The ego is practical, rational component of personality.

• The ego begins to emerge during the first year of life,

o in response to the fact that the infant cannot always have what it wants.


• An example of the emerging ego
o is the child’s learning other strategies for coaxing adults into action
o when crying does not produce immediate results.

• Between the third and fourth years of life
o the superego or “moral agent” of personality develops
o as the child identifies with its same-sexed parent
o and begins to incorporate adult standards of right and wrong.


• Freud also proposed
o that development occurs in universal stages (oral, anal, phallic, latency and genital) that do not vary in sequence.
o These stages are largely determined by innate tendency
o to reduce tension and achieve a pleasurable experience.

• These are known as “psycho-sexual.”


• Each stage is associated with a particular conflict
o that must be resolved before the child can move psychologically to next stage.

ii.
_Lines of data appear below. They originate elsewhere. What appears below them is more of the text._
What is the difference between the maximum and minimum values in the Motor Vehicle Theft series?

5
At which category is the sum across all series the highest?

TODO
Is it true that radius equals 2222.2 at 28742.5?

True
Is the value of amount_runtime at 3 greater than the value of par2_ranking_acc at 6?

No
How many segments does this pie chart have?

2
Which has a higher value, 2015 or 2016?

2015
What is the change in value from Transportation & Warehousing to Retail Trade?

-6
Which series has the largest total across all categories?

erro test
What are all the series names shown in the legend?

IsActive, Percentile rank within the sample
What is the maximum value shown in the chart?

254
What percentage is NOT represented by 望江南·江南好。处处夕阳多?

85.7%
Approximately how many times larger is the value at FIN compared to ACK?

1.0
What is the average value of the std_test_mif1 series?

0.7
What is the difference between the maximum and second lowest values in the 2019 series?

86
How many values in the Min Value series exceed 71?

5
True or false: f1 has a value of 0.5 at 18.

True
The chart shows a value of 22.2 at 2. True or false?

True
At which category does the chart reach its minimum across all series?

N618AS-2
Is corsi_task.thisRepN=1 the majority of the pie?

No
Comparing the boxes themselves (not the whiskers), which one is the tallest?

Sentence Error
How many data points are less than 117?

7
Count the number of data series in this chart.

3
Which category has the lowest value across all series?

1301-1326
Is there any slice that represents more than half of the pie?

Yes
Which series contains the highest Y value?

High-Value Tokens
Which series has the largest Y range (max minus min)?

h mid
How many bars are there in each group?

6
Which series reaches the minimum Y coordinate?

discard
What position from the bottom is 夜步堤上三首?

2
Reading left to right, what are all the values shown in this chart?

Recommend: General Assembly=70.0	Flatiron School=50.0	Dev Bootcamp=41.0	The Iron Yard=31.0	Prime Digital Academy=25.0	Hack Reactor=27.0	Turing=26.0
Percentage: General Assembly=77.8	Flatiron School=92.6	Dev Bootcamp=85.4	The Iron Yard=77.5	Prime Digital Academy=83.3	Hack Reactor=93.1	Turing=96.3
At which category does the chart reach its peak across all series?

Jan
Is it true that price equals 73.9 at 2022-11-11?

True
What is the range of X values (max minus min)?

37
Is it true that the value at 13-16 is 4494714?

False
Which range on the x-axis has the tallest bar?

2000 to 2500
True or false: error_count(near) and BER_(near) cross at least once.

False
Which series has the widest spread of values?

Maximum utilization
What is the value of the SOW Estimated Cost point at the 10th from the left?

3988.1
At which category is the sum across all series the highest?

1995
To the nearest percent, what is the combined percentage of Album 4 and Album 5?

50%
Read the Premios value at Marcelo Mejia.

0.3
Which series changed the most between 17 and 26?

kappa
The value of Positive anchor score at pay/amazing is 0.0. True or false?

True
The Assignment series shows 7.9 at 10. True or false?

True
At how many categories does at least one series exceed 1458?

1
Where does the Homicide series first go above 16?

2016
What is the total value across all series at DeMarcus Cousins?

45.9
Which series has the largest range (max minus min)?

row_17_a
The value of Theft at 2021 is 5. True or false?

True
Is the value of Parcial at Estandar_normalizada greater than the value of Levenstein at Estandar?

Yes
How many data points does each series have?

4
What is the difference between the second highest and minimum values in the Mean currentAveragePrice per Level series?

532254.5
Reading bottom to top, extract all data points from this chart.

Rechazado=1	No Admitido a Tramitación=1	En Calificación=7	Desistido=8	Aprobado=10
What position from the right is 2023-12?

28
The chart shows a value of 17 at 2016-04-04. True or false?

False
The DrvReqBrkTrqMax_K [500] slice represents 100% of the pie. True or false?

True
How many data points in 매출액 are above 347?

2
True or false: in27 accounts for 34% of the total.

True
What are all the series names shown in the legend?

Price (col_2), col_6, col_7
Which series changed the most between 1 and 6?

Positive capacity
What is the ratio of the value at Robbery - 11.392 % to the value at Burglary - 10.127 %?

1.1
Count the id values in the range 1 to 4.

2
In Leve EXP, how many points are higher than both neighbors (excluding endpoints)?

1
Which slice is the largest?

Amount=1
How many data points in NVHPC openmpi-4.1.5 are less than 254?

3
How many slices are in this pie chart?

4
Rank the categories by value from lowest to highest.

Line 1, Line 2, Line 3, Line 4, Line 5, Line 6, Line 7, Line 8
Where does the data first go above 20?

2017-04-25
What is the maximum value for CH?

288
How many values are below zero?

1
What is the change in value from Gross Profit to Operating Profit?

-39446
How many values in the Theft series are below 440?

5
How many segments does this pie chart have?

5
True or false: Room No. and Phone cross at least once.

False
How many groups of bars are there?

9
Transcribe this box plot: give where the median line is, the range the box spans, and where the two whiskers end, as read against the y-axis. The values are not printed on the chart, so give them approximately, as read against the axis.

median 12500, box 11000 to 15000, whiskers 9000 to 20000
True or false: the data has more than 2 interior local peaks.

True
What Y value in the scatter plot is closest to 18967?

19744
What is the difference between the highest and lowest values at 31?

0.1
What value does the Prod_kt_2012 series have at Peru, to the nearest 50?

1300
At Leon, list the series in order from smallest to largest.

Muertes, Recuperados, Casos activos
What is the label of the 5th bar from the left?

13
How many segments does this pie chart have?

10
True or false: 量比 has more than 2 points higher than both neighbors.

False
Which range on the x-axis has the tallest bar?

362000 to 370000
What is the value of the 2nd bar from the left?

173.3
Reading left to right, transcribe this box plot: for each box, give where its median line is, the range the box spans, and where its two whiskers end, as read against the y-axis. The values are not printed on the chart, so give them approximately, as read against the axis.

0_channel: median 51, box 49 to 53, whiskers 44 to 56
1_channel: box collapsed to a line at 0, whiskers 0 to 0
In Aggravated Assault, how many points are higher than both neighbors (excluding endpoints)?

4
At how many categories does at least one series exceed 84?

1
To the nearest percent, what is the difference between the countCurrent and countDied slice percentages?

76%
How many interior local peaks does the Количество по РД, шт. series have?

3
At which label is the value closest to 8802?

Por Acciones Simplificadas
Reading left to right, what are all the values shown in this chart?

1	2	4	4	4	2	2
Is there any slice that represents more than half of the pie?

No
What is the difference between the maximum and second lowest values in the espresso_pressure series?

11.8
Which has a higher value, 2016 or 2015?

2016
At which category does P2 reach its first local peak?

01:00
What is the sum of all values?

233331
Erikson
• Erik Eriksson revised the psychoanalytical theory and stated that
o we can view the psychological characteristics of adolescence, middle age and old age in social terms.
• According to Erikson,
o there are eight stages of psychosocial development
o which encompasses people’s changing interactions
o and understanding of themselves and others.
o During childhood there are four stages.

Social Development:

i. Attachment:
• The positive emotional bond
o that develops between a child and a particular individual
o is one of the most important forms of social development
o that occurs during infancy.

• Attachment develops by the time the child is six to eight months of age,
o in a series of social-emotional accomplishments.


• At the same time,
o infants often show discomfort or fear of strangers.

ii. Parental Interaction:
• This is partly determined by sex:
o Fathers are playful,
o whereas mothers are more concerned with childcare.

• There is also some evidence
o that parents prefer to interact with their same sex children.

iii. Social Relationship With Peers:
• Pre-schoolers derive enjoyment from their peers,
o rush to school with them,
o and spend much time playing with them.

• In fact, such friendship is crucial to a child’s social development.

iv. Early Experience:
• Infants,
o who experience lack of stimulation, poor mothering and abusive mothering,
o put the child at adverse developmental risk.

Mental Growth:

i. Linguistic Growth:
• In one sense,
o language begins with the birth cry of the newborn
o and continues to develop with such sounds as “ma-ma” and “dada”
o which are sometimes proudly interpreted to mean “mama” and “daddy”.

• In the stricter sense,
o language begins when meaning becomes attached to words.


• In this sense the baby really doesn’t speak his first word
o until he is about a year of age, often older.

• At first a single word may carry a number of meanings.


• For example, “milk”, given with varying inflections and gestures, may mean, “I want milk”, “there is milk”, “I spilled my milk”, or “I want more milk”.

• After a time the baby passes from the single word to phrases, such as “All gone”.


• Finally language develops to the age at which idea are conveyed by the whole sentence.

a) Learning To Talk:
• Children learn language largely through imitation.

• Speaking clearly and correctly to the child aids in learning good speech.

b) Understanding:
• By the time a child is three years old;
o his sensory perceptions are well organized.

• Some children can give good descriptions of what they perceive feel and understand.

c) Thinking:
• The thinking of children is not unlike the problem-solving process of the adult.
• It is natural that
o children should confuse the real with the imaginative
o and should fail to see certain cause-and-effect relationship in the manner of the adult.